Recovery has taken a long time, I’m ten years out from my accident at this moment. I’ve had more surgeries than I care to count. But I do remember laying in my hospital bed and looking down at my body. White cloth bandages wrapped around frail limbs, everything stained brown with silver nitrite: a sort of liquid antibiotic the nurses would pour on me. This concoction stained everything it touched, from my body to the bed to the floor – everything looked dirty as a result. But as the nitrate stuck to my skin, I realized I was healing - I was finally getting better. Much of my body looked like a webwork of roughly connected skin, brought together by bold red scars. Recovery was just beginning then; it wasn’t pretty and it didn’t happen fast – but the process had been started.

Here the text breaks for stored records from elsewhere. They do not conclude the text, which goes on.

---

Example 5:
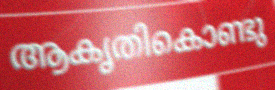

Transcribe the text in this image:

ആകൃതികൊണ്ടു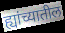
ह्यांच्यातील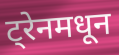
ट्रेनमधूनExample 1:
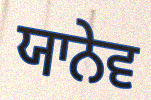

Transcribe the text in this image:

ਯਾਨੇਵ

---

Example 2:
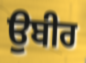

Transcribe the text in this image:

ਉਬੀਰ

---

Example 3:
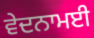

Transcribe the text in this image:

ਵੇਦਨਾਮਈ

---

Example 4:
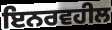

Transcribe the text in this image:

ਇਨਰਵਹੀਲ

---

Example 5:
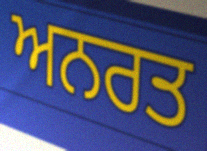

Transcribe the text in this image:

ਅਨਰਤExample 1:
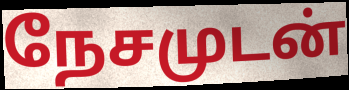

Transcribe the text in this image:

நேசமுடன்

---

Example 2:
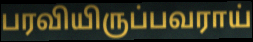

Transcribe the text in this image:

பரவியிருப்பவராய்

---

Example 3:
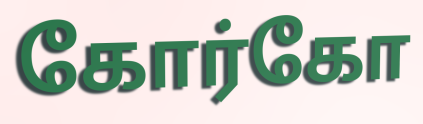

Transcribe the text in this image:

கோர்கோ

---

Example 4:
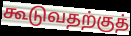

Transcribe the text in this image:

கூடுவதற்குத்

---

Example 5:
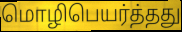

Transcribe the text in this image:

மொழிபெயர்த்தது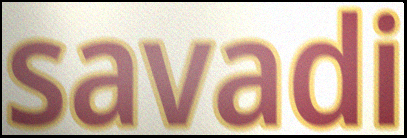
savadiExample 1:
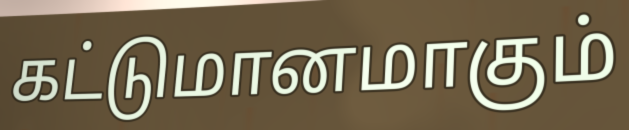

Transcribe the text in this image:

கட்டுமானமாகும்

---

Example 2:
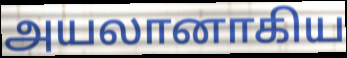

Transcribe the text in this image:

அயலானாகிய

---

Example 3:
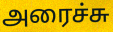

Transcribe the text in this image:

அரைச்சு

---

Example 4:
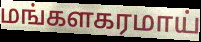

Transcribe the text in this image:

மங்களகரமாய்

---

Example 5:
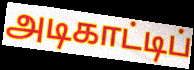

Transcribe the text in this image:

அடிகாட்டிப்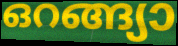
ഒറങ്ങ്യാ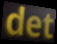
det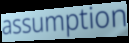
assumption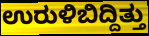
ಉರುಳಿಬಿದ್ದಿತ್ತು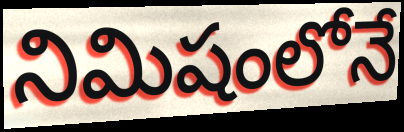
నిమిషంలోనే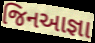
જિનઆજ્ઞા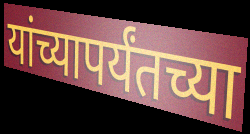
यांच्यापर्यंतच्याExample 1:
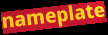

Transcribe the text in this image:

nameplate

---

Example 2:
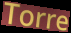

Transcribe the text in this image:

Torre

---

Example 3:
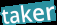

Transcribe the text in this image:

taker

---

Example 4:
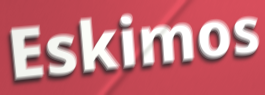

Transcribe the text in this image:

Eskimos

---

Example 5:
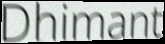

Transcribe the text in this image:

Dhimant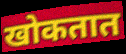
खोकतात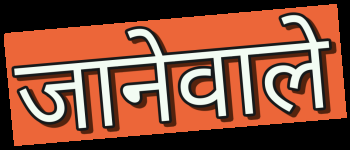
जानेवाले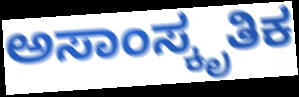
ಅಸಾಂಸ್ಕೃತಿಕ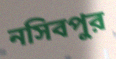
নসিবপুরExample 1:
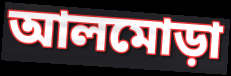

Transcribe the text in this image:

আলমোড়া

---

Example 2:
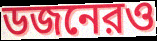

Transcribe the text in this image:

ডজনেরও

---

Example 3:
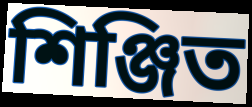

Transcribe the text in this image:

শিঞ্জিত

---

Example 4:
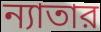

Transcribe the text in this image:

ন্যাতার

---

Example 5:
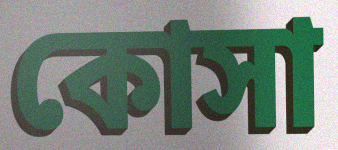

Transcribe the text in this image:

কোসা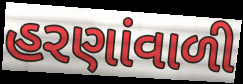
હરણાંવાળીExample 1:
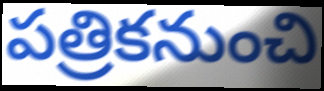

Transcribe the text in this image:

And now the proverbial torch is in my hand. Thankfully, I am not near anything flammable this time around. The doctors have done everything they can, more so everything I’ve thus far let them do. Even if they promised me my old face, I don’t think I could bring myself to go back under the knife. Even if there was a magic drink I could take to heal me completely – I can’t take it. These scars are now a part of who I am, and while I’m happy to see them age and lighten; I can’t imagine myself without them. These lines upon my skin that I sometimes hate, they are mine. Each line is a testament to everything I’ve overcome, to who I’ve grown to be. Because without my accident, without my scars or the awkward conversations strangers lay upon me – I wouldn’t be me. The torch is in my hands and it’s up to me to keep moving forward. It has taken ten long years to get my life back to what I consider normality. With each year, as my body returned to being mine; my mind has gotten to learn from experiences I wouldn’t wish upon anyone. The night my body burned, though I lost the porcelain skin of youth – I gained wisdom far beyond my years. Pain is an interesting teacher. Each surgery and following recovery taught me patience, taught me hope. Maybe in this dimension, though I am not indestructible, I am hard to break.